## Exercise aim
Write out all of the entries, matching the original exactly.
==== Entries shown ====
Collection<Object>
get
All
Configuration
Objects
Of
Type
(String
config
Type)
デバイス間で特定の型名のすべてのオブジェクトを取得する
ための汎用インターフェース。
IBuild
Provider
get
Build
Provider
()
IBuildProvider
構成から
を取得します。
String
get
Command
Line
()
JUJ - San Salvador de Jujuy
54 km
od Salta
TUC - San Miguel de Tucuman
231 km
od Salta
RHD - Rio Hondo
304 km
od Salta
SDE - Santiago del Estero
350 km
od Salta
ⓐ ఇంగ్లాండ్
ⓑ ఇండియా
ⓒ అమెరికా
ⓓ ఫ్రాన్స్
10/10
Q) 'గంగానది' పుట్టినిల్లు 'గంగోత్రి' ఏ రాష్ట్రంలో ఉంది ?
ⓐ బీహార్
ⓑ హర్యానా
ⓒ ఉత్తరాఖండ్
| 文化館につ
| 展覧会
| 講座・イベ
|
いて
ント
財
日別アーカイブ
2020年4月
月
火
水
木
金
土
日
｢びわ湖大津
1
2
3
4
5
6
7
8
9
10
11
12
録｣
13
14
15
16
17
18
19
====
## Result below
Collection<Object>
get
All
Configuration
Objects
Of
Type
(String
config
Type)
デバイス間で特定の型名のすべてのオブジェクトを取得する
ための汎用インターフェース。
IBuild
Provider
get
Build
Provider
()
IBuildProvider
構成から
を取得します。
String
get
Command
Line
()
JUJ - San Salvador de Jujuy
54 km
od Salta
TUC - San Miguel de Tucuman
231 km
od Salta
RHD - Rio Hondo
304 km
od Salta
SDE - Santiago del Estero
350 km
od Salta
ⓐ ఇంగ్లాండ్
ⓑ ఇండియా
ⓒ అమెరికా
ⓓ ఫ్రాన్స్
10/10
Q) 'గంగానది' పుట్టినిల్లు 'గంగోత్రి' ఏ రాష్ట్రంలో ఉంది ?
ⓐ బీహార్
ⓑ హర్యానా
ⓒ ఉత్తరాఖండ్
| 文化館につ
| 展覧会
| 講座・イベ
|
いて
ント
財
日別アーカイブ
2020年4月
月
火
水
木
金
土
日
｢びわ湖大津
1
2
3
4
5
6
7
8
9
10
11
12
録｣
13
14
15
16
17
18
19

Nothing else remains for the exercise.